**Given entries:**
▼

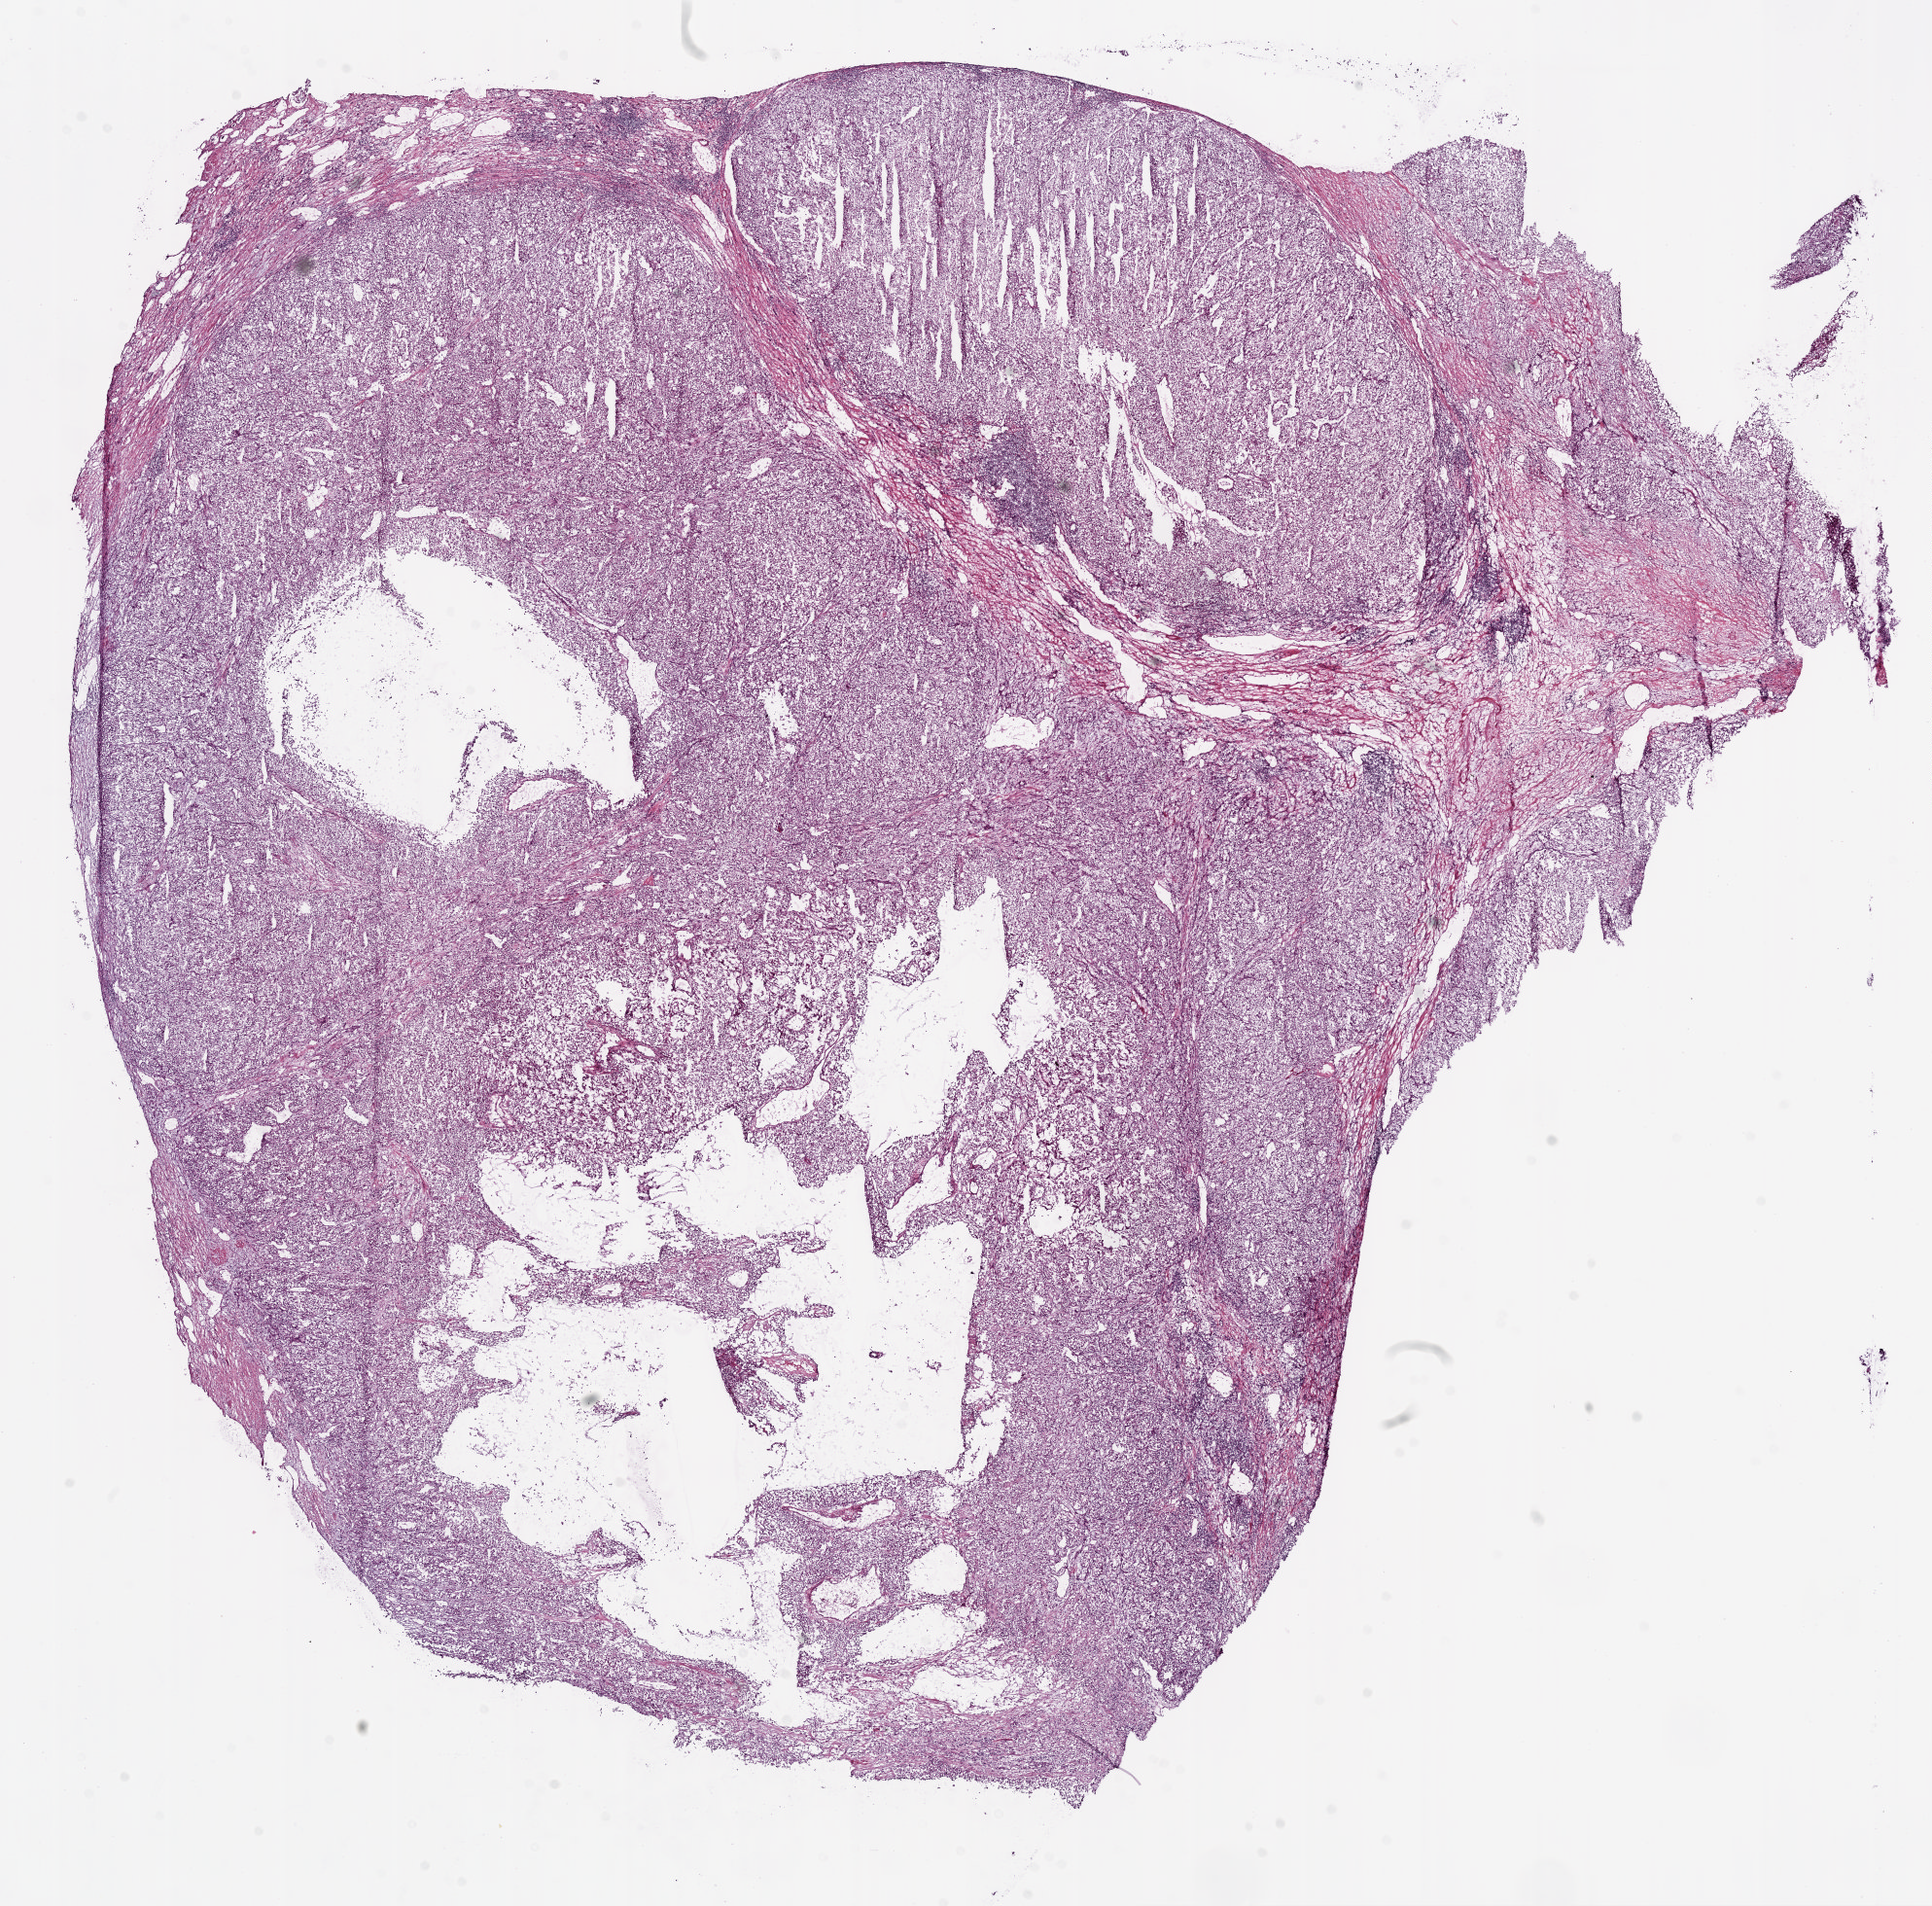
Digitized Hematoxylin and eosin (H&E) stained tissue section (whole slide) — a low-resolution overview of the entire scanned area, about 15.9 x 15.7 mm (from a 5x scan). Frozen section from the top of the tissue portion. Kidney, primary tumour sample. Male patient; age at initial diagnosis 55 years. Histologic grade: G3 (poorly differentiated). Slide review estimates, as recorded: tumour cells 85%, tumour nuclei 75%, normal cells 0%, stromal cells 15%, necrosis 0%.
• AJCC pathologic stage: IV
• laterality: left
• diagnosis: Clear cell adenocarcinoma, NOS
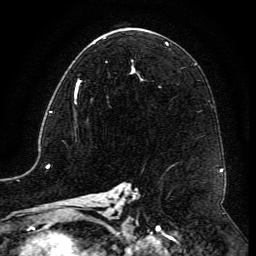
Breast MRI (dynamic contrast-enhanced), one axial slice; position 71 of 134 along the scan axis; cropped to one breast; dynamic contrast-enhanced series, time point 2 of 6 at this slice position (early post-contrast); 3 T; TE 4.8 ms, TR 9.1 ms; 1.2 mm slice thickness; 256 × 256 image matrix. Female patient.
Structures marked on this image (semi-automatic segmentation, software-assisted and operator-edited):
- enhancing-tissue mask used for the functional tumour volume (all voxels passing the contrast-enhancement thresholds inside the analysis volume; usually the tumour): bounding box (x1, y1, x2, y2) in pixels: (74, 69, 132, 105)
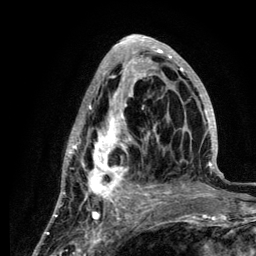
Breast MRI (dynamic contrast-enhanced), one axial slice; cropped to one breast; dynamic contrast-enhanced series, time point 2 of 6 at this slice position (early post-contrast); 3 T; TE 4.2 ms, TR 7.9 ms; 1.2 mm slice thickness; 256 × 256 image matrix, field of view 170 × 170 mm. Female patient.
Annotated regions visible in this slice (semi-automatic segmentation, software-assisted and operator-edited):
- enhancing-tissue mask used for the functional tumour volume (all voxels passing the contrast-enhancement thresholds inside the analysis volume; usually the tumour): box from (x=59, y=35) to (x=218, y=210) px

▲

**The problem:**
Repeat the listing exactly, minus its pictures.

**Task response:**
Digitized Hematoxylin and eosin (H&E) stained tissue section (whole slide) — a low-resolution overview of the entire scanned area, about 15.9 x 15.7 mm (from a 5x scan). Frozen section from the top of the tissue portion. Kidney, primary tumour sample. Male patient; age at initial diagnosis 55 years. Histologic grade: G3 (poorly differentiated). Slide review estimates, as recorded: tumour cells 85%, tumour nuclei 75%, normal cells 0%, stromal cells 15%, necrosis 0%.
• AJCC pathologic stage: IV
• laterality: left
• diagnosis: Clear cell adenocarcinoma, NOS
Breast MRI (dynamic contrast-enhanced), one axial slice; position 71 of 134 along the scan axis; cropped to one breast; dynamic contrast-enhanced series, time point 2 of 6 at this slice position (early post-contrast); 3 T; TE 4.8 ms, TR 9.1 ms; 1.2 mm slice thickness; 256 × 256 image matrix. Female patient.
Structures marked on this image (semi-automatic segmentation, software-assisted and operator-edited):
- enhancing-tissue mask used for the functional tumour volume (all voxels passing the contrast-enhancement thresholds inside the analysis volume; usually the tumour): bounding box (x1, y1, x2, y2) in pixels: (74, 69, 132, 105)
Breast MRI (dynamic contrast-enhanced), one axial slice; cropped to one breast; dynamic contrast-enhanced series, time point 2 of 6 at this slice position (early post-contrast); 3 T; TE 4.2 ms, TR 7.9 ms; 1.2 mm slice thickness; 256 × 256 image matrix, field of view 170 × 170 mm. Female patient.
Annotated regions visible in this slice (semi-automatic segmentation, software-assisted and operator-edited):
- enhancing-tissue mask used for the functional tumour volume (all voxels passing the contrast-enhancement thresholds inside the analysis volume; usually the tumour): box from (x=59, y=35) to (x=218, y=210) px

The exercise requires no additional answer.